Według Koreańskiego Urzędu Informacji Statystycznej (Korean Statistical Information Service)⁶ na koniec roku 2023 w Seulu przebywało około pół miliona studentów, co stanowi dwadzieścia jeden procent wszystkich słuchaczy uczelni wyższych w Korei. Większość studentów mieszkających w Seulu, a nawet okolic, dojeżdża na zajęcia ze swojego domu rodzinnego. To rozwiązanie bardzo praktyczne, bo pozwala uniknąć ogromnych kosztów najmu mieszkania, ale też wygodne – rodzice zapewniają wikt i opierunek, a perfekcyjnie rozplanowany system transportu szybki i łatwy dostęp do uczelni. Jedynie około piętnastu procent studentów ma szansę na zamieszkanie w akademikach⁷, których liczba jest ograniczona z powodu braku dostępnych terenów pod ich budowę – Korea Południowa jest prawie trzy razy mniejsza od Polski, a jej powierzchnia to w siedemdziesięciu procentach góry⁸. Reszta studentów musi nająć drogą kawalerkę albo znaleźć pokój w licznych wokół uniwersytetu hasukjipach – willach podzielonych na tak zwane one roomy – lub gosiwonach, czyli tanich motelach. Zazwyczaj są to niewielkiego rozmiaru pomieszczenia wyposażone w łóżko, biurko i minilodówkę. W najtańszych, w starym budownictwie, z lufcikiem zamiast okna, śpi się z nogami pod biurkiem, a prysznic trzeba brać w łazienkach na korytarzu, w których zimą zamarza woda. Te najnowocześniejsze również nie rozpieszczają przestrzenią, ale wyposażone są w monitoring, najnowszej generacji artykuły gospodarstwa domowego oraz świetnie rozplanowane i czyste miejsca wspólnego użytkowania. Kawalerki, zwane opiseutelami (skrót od ang. _office_ i _hotel_), to zdecydowanie najdroższy typ zakwaterowania we względnie nowo wybudowanym wieżowcu – opcja stworzona przede wszystkim z myślą o pracujących singlach⁹. Średni koszt najmu jednego one roomu w 2022 roku to zwrotny depozyt w wysokości dziesięciu milionów koreańskich wonów (około trzydziestu tysięcy złotych) oraz miesięczny czynsz wynoszący pięćset tysięcy koreańskich wonów¹⁰ (równowartość mniej więcej tysiąca pięciuset złotych). Minimalna wielkość wnętrz nie pozwala na rozłożenie kosztów pomiędzy kilku najemców. Sprawy nie ułatwia też brak kultury dzielenia się z obcymi swoją przestrzenią życiową – prawie wszyscy studenci mieszkają w pojedynkę.
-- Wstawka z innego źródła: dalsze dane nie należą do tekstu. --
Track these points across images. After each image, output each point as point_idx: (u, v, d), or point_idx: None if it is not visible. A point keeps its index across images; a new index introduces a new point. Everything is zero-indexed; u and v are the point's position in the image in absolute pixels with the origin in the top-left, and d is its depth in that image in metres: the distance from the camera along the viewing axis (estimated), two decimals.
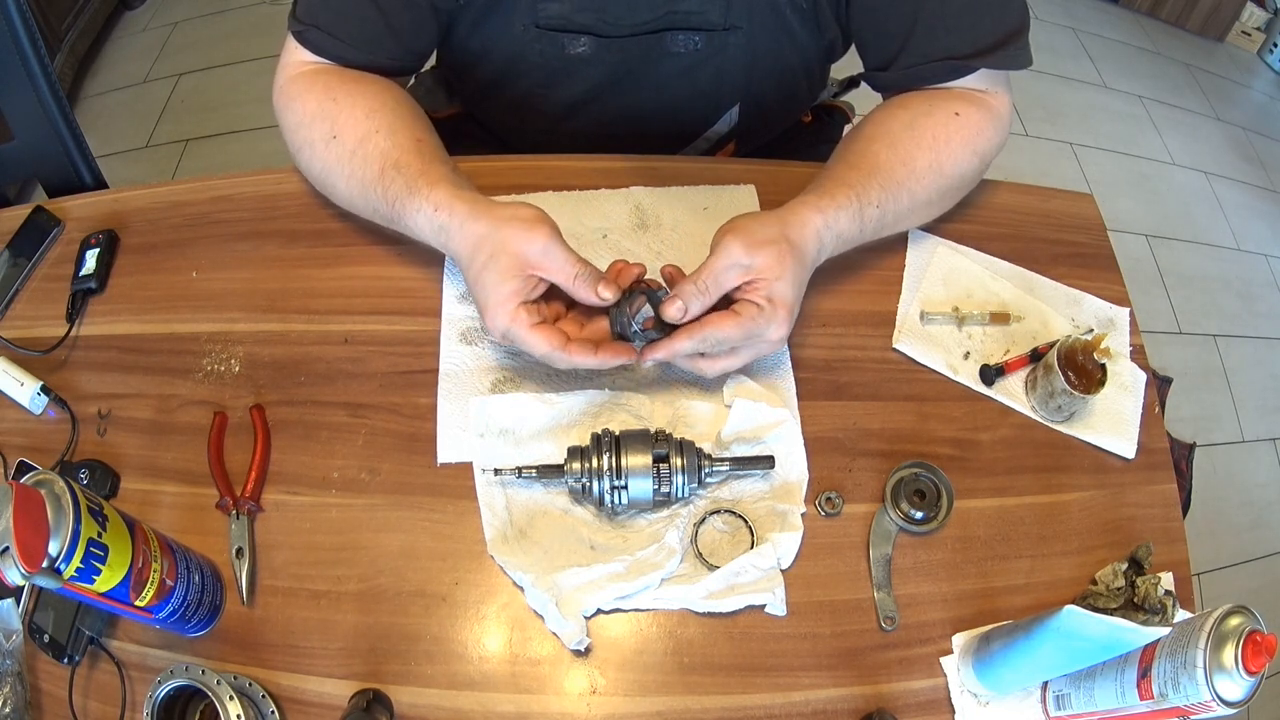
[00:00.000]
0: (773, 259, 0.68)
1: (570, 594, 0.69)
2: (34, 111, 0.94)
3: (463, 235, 0.70)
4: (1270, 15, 2.77)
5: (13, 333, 0.82)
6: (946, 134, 0.80)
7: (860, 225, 0.75)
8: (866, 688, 0.69)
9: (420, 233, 0.74)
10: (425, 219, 0.72)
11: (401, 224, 0.75)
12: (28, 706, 0.66)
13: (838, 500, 0.75)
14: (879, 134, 0.80)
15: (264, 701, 0.65)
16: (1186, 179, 2.45)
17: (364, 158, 0.76)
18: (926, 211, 0.84)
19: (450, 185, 0.72)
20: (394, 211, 0.74)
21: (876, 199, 0.76)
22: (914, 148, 0.79)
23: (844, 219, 0.74)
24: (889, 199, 0.77)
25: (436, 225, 0.71)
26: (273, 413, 0.78)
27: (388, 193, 0.74)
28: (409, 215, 0.73)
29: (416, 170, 0.74)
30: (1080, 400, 0.77)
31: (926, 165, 0.79)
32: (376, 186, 0.75)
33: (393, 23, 0.81)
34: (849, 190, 0.75)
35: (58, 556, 0.52)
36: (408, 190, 0.73)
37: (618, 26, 0.85)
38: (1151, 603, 0.68)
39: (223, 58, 2.37)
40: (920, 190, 0.79)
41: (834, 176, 0.77)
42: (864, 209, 0.75)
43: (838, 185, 0.75)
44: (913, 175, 0.78)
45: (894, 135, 0.80)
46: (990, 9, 0.79)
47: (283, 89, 0.82)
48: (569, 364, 0.69)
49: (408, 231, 0.76)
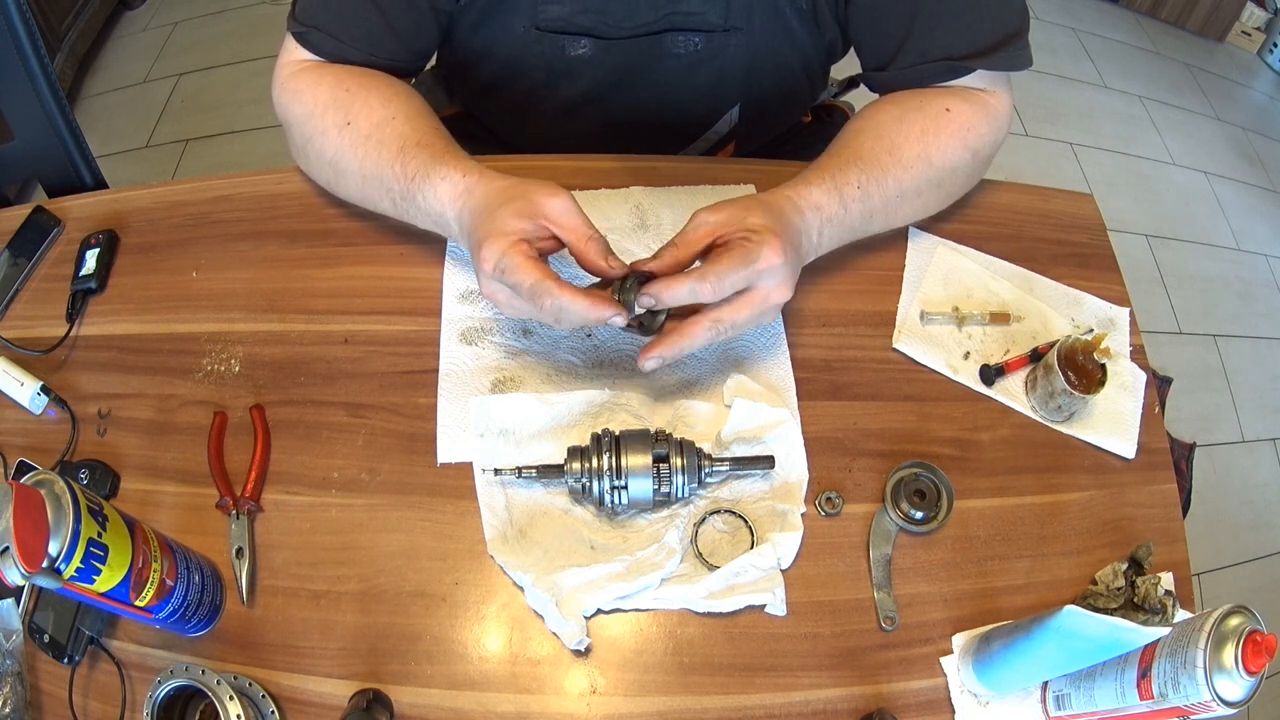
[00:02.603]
0: (738, 207, 0.70)
1: (570, 594, 0.69)
2: (34, 111, 0.94)
3: (485, 188, 0.71)
4: (1270, 15, 2.77)
5: (13, 333, 0.82)
6: (936, 127, 0.80)
7: (841, 201, 0.76)
8: (866, 688, 0.69)
9: (436, 203, 0.73)
10: (449, 185, 0.72)
11: (414, 199, 0.75)
12: (28, 706, 0.66)
13: (838, 500, 0.75)
14: (866, 127, 0.81)
15: (264, 701, 0.65)
16: (1186, 179, 2.45)
17: (380, 140, 0.76)
18: (918, 203, 0.83)
19: (477, 162, 0.74)
20: (410, 186, 0.74)
21: (856, 180, 0.76)
22: (900, 139, 0.79)
23: (817, 192, 0.75)
24: (871, 182, 0.77)
25: (462, 188, 0.72)
26: (273, 413, 0.78)
27: (407, 168, 0.74)
28: (430, 185, 0.73)
29: (442, 148, 0.75)
30: (1080, 400, 0.77)
31: (915, 155, 0.79)
32: (395, 164, 0.75)
33: (393, 23, 0.81)
34: (820, 171, 0.77)
35: (58, 556, 0.52)
36: (433, 161, 0.73)
37: (618, 28, 0.85)
38: (1151, 603, 0.68)
39: (223, 58, 2.37)
40: (908, 179, 0.79)
41: (812, 164, 0.78)
42: (842, 188, 0.76)
43: (812, 169, 0.77)
44: (899, 164, 0.79)
45: (881, 127, 0.80)
46: (989, 10, 0.79)
47: (285, 85, 0.82)
48: (556, 305, 0.65)
49: (417, 209, 0.75)
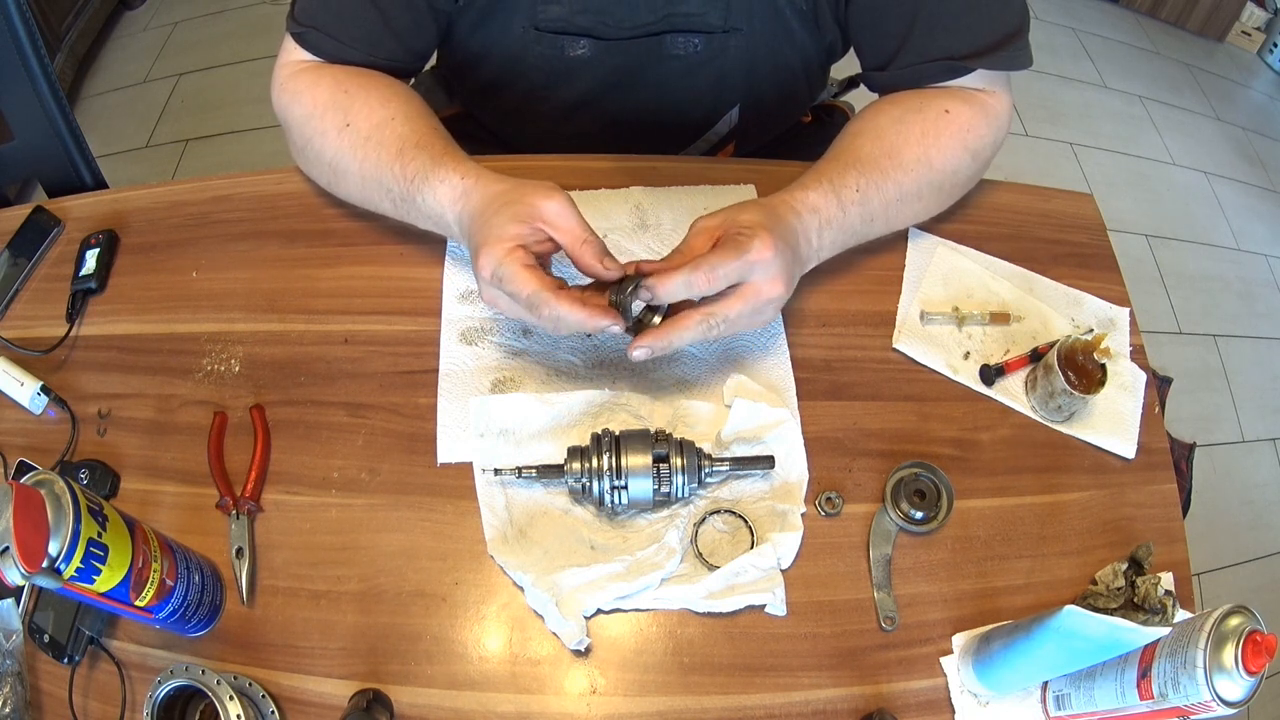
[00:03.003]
0: (733, 209, 0.71)
1: (570, 594, 0.69)
2: (34, 111, 0.94)
3: (482, 191, 0.71)
4: (1270, 15, 2.77)
5: (13, 333, 0.82)
6: (936, 129, 0.80)
7: (839, 204, 0.76)
8: (866, 688, 0.69)
9: (436, 204, 0.73)
10: (448, 187, 0.72)
11: (414, 201, 0.75)
12: (28, 706, 0.66)
13: (838, 500, 0.75)
14: (865, 129, 0.81)
15: (264, 701, 0.65)
16: (1186, 179, 2.45)
17: (380, 142, 0.76)
18: (919, 205, 0.83)
19: (476, 164, 0.74)
20: (410, 187, 0.74)
21: (854, 183, 0.76)
22: (900, 142, 0.79)
23: (814, 195, 0.75)
24: (871, 186, 0.77)
25: (460, 191, 0.72)
26: (273, 413, 0.78)
27: (406, 169, 0.74)
28: (429, 187, 0.73)
29: (441, 149, 0.75)
30: (1080, 400, 0.77)
31: (914, 158, 0.79)
32: (395, 165, 0.75)
33: (392, 24, 0.81)
34: (818, 175, 0.77)
35: (58, 556, 0.52)
36: (432, 163, 0.73)
37: (617, 29, 0.85)
38: (1151, 603, 0.68)
39: (223, 58, 2.37)
40: (909, 182, 0.79)
41: (810, 169, 0.78)
42: (840, 190, 0.76)
43: (810, 174, 0.77)
44: (899, 167, 0.78)
45: (880, 130, 0.80)
46: (989, 9, 0.79)
47: (284, 86, 0.82)
48: (553, 314, 0.65)
49: (417, 210, 0.75)
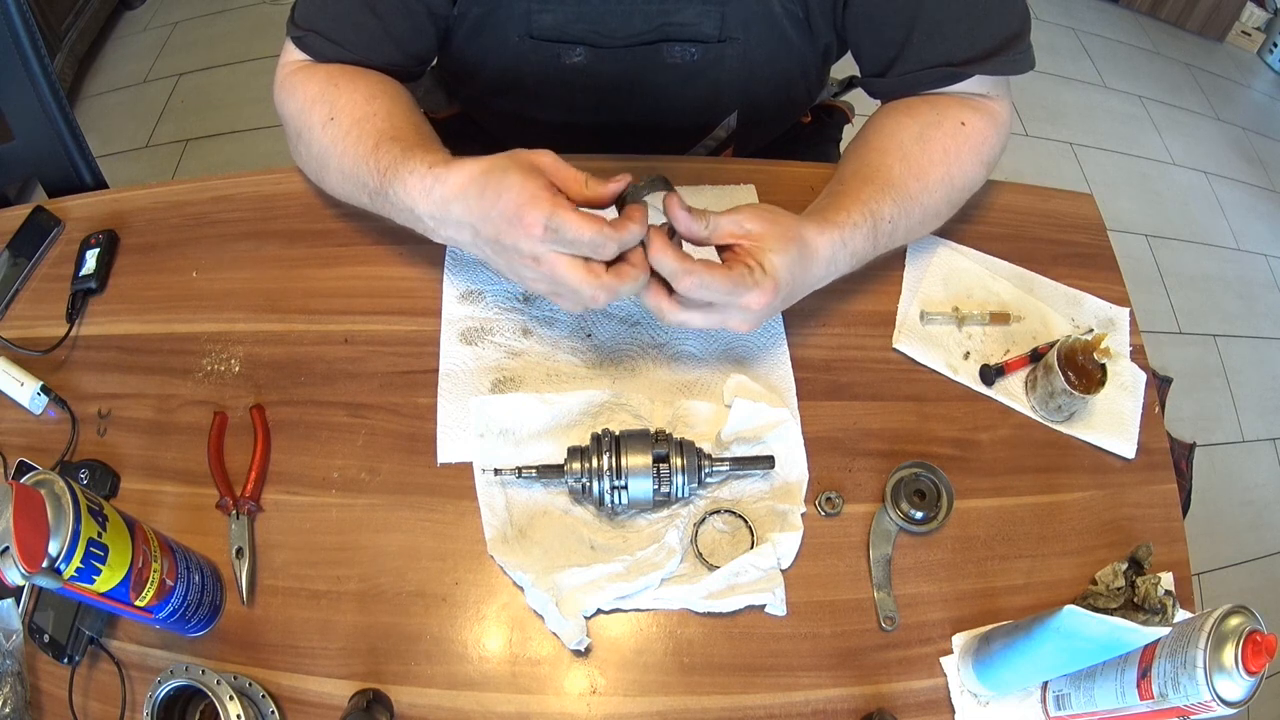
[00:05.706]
0: (777, 236, 0.67)
1: (570, 594, 0.69)
2: (34, 111, 0.94)
3: (459, 174, 0.66)
4: (1270, 15, 2.77)
5: (13, 333, 0.82)
6: (956, 146, 0.80)
7: (874, 242, 0.76)
8: (866, 688, 0.69)
9: (406, 197, 0.70)
10: (416, 179, 0.69)
11: (386, 195, 0.72)
12: (28, 706, 0.66)
13: (838, 500, 0.75)
14: (891, 146, 0.80)
15: (264, 701, 0.65)
16: (1186, 179, 2.45)
17: (359, 136, 0.75)
18: (935, 223, 0.83)
19: (447, 153, 0.71)
20: (382, 181, 0.72)
21: (889, 214, 0.75)
22: (926, 163, 0.78)
23: (859, 237, 0.74)
24: (901, 214, 0.76)
25: (430, 180, 0.68)
26: (273, 413, 0.78)
27: (380, 162, 0.72)
28: (399, 180, 0.70)
29: (414, 142, 0.73)
30: (1080, 400, 0.77)
31: (939, 179, 0.79)
32: (370, 159, 0.73)
33: (390, 29, 0.81)
34: (863, 208, 0.74)
35: (58, 556, 0.52)
36: (403, 156, 0.70)
37: (612, 38, 0.85)
38: (1151, 603, 0.68)
39: (223, 58, 2.37)
40: (931, 203, 0.79)
41: (849, 191, 0.76)
42: (878, 224, 0.75)
43: (854, 201, 0.75)
44: (925, 190, 0.78)
45: (905, 148, 0.79)
46: (989, 14, 0.79)
47: (282, 83, 0.83)
48: (622, 240, 0.63)
49: (390, 205, 0.73)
Studia w Korei Południowej również nie należą do najtańszych. Szacuje się, że średni koszt czesnego jest jednym z najwyższych spośród krajów członkowskich OECD¹¹. Programy specjalistyczne, takie jak medycyna, plasują się zazwyczaj w górnej części tego spektrum – średnie czesne za rok to dziewięć milionów osiemset tysięcy koreańskich wonów (prawie trzydzieści tysięcy złotych), przy średniej dla wszystkich kierunków na poziomie około trzech milionów mniej¹² (czyli w przybliżeniu dwadzieścia tysięcy złotych). Różnica między uniwersytetami publicznymi a prywatnymi również pozostaje duża – osoby studiujące na uczelniach publicznych płacą średnio cztery miliony dwieście tysięcy koreańskich wonów rocznie¹³ (około dwunastu tysięcy pięciuset złotych), dla uczelni prywatnych koszt ten wynosi siedem milionów sześćset tysięcy koreańskich wonów (czyli prawie dwadzieścia trzy tysiące złotych). Na Narodowym Uniwersytecie w Seulu, publicznym, ale też uważanym za najlepszy uniwersytet w Korei, za kierunek humanistyczny trzeba było w roku 2023 zapłacić ponad pięć milionów koreańskich wonów (około piętnastu tysięcy złotych), podczas gdy studiowanie medycyny kosztowało prawie dziewięć milionów dziewięćset tysięcy koreańskich wonów¹⁴ (około trzydziestu tysięcy złotych). Ale już na prywatnym Uniwersytecie Korei wpisowe za te same kierunki wyniosło odpowiednio siedem milionów dwieście tysięcy wonów oraz dwanaście milionów czterysta tysięcy wonów¹⁵ (czyli prawie dwadzieścia dwa tysiące oraz trochę ponad trzydzieści siedem tysięcy złotych). Dzięki interwencjom rządu czesne na uniwersytetach publicznych utrzymuje się w ostatnich latach na stosunkowo stałym poziomie. Uczelnie prywatne z roku na rok podnoszą jednak czesne, gdyż na tym polu są w pewnym stopniu uniezależnione od regulacji rządowych¹⁶. W trójce najbardziej liczących się uczelni wyższych w Korei jedynie Narodowy Uniwersytet w Seulu jest instytucją publiczną.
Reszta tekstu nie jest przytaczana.